= Problem to work on =
Every line in the entries that holds "important" should be identified and copied.
--- Data provided Enclosed Below ---
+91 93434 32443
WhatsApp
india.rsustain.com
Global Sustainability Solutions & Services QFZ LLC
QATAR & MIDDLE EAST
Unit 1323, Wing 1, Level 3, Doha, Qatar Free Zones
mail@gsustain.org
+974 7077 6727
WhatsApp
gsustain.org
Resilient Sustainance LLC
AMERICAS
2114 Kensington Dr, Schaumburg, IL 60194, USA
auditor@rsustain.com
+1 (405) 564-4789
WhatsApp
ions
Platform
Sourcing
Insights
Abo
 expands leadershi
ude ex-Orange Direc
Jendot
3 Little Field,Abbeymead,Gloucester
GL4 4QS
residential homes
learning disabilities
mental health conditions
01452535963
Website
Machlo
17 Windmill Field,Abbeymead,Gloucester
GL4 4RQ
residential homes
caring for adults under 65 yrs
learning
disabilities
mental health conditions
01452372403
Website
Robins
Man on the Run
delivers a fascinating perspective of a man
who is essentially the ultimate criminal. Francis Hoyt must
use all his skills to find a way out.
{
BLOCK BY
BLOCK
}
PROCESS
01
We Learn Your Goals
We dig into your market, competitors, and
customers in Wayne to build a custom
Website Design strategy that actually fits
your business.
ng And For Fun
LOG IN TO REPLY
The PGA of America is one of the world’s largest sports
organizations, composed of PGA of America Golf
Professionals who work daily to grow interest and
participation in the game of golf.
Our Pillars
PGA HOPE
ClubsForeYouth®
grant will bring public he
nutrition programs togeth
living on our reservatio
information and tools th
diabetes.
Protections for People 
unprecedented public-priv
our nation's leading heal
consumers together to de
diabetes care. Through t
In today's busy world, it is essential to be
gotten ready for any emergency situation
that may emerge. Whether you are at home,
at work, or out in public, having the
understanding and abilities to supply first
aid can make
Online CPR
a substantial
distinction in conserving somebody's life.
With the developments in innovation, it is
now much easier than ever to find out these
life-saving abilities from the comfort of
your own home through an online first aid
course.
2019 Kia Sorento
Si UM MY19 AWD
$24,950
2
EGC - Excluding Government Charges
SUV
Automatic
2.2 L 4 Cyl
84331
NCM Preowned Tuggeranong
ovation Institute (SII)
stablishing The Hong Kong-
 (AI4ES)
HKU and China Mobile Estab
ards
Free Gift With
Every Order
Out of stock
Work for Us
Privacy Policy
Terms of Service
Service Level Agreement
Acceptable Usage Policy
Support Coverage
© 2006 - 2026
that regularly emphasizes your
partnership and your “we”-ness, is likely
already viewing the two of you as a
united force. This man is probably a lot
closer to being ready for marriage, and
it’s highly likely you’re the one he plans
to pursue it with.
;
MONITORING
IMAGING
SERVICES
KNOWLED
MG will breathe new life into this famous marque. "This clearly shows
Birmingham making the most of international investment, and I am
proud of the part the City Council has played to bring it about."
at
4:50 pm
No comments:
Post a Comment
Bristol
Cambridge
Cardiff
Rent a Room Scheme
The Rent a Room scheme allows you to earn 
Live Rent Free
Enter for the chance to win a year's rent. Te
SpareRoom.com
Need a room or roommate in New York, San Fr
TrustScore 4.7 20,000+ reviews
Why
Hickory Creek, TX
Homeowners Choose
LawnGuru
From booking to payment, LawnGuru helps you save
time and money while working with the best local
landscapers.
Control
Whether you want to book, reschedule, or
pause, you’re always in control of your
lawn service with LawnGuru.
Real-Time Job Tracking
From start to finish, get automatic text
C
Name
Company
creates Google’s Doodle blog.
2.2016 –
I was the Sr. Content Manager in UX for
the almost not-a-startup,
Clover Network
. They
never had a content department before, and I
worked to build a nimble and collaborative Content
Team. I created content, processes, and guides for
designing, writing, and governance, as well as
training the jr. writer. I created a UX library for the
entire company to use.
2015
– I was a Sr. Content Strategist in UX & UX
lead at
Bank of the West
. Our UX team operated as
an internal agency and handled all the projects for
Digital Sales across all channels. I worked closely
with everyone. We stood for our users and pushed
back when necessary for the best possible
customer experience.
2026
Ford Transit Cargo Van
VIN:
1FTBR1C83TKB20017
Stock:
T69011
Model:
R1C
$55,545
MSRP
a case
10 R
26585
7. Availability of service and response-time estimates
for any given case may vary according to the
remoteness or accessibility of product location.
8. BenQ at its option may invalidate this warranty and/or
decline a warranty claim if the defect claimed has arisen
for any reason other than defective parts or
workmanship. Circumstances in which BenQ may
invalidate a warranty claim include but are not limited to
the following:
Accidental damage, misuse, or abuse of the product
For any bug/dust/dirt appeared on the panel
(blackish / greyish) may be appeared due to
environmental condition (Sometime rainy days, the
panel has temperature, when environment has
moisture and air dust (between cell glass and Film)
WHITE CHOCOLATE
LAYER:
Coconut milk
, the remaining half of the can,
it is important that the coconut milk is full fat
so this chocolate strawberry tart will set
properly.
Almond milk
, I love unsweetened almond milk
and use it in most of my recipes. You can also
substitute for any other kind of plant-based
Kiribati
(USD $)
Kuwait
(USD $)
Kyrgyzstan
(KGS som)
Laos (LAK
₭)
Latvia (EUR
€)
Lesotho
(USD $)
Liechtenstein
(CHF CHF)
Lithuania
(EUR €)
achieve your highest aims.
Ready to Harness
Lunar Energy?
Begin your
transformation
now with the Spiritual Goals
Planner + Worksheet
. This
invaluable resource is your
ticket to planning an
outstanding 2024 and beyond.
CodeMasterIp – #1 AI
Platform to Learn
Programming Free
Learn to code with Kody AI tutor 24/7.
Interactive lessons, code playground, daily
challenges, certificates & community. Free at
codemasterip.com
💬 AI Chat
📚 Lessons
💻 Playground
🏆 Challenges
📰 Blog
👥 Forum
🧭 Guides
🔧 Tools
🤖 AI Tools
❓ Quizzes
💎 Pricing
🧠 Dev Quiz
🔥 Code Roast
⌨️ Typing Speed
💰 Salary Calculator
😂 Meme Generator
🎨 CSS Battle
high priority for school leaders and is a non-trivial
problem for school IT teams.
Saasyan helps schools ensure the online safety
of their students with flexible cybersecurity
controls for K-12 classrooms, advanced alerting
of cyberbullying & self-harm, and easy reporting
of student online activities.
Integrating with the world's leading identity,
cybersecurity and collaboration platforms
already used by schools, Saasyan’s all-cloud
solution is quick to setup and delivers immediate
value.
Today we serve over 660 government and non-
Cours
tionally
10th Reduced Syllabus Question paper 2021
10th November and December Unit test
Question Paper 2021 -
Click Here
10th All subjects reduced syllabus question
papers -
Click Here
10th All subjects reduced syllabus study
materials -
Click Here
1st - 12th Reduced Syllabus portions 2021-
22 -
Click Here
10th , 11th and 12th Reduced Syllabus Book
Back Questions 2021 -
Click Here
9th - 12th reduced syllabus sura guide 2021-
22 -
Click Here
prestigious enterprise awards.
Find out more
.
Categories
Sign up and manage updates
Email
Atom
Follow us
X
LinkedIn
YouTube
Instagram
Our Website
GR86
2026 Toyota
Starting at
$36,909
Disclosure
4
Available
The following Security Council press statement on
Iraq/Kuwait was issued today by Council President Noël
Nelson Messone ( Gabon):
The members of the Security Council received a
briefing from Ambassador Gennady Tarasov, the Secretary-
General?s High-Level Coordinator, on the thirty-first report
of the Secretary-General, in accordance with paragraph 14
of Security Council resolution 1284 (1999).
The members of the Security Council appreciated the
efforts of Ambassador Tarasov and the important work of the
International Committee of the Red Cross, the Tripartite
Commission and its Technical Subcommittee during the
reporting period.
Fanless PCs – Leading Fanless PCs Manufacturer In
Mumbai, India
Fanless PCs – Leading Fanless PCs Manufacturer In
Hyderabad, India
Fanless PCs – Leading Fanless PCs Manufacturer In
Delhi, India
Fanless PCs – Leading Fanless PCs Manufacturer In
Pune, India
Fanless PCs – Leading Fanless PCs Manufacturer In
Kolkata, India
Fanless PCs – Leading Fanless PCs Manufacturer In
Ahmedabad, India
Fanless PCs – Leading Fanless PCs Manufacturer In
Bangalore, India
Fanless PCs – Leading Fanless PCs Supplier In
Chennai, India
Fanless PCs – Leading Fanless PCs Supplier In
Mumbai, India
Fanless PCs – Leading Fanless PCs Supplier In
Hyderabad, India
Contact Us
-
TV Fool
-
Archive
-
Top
--- End of Enclosed Data provided ---
= Solution =
it is important that the coconut milk is full fat
efforts of Ambassador Tarasov and the important work of the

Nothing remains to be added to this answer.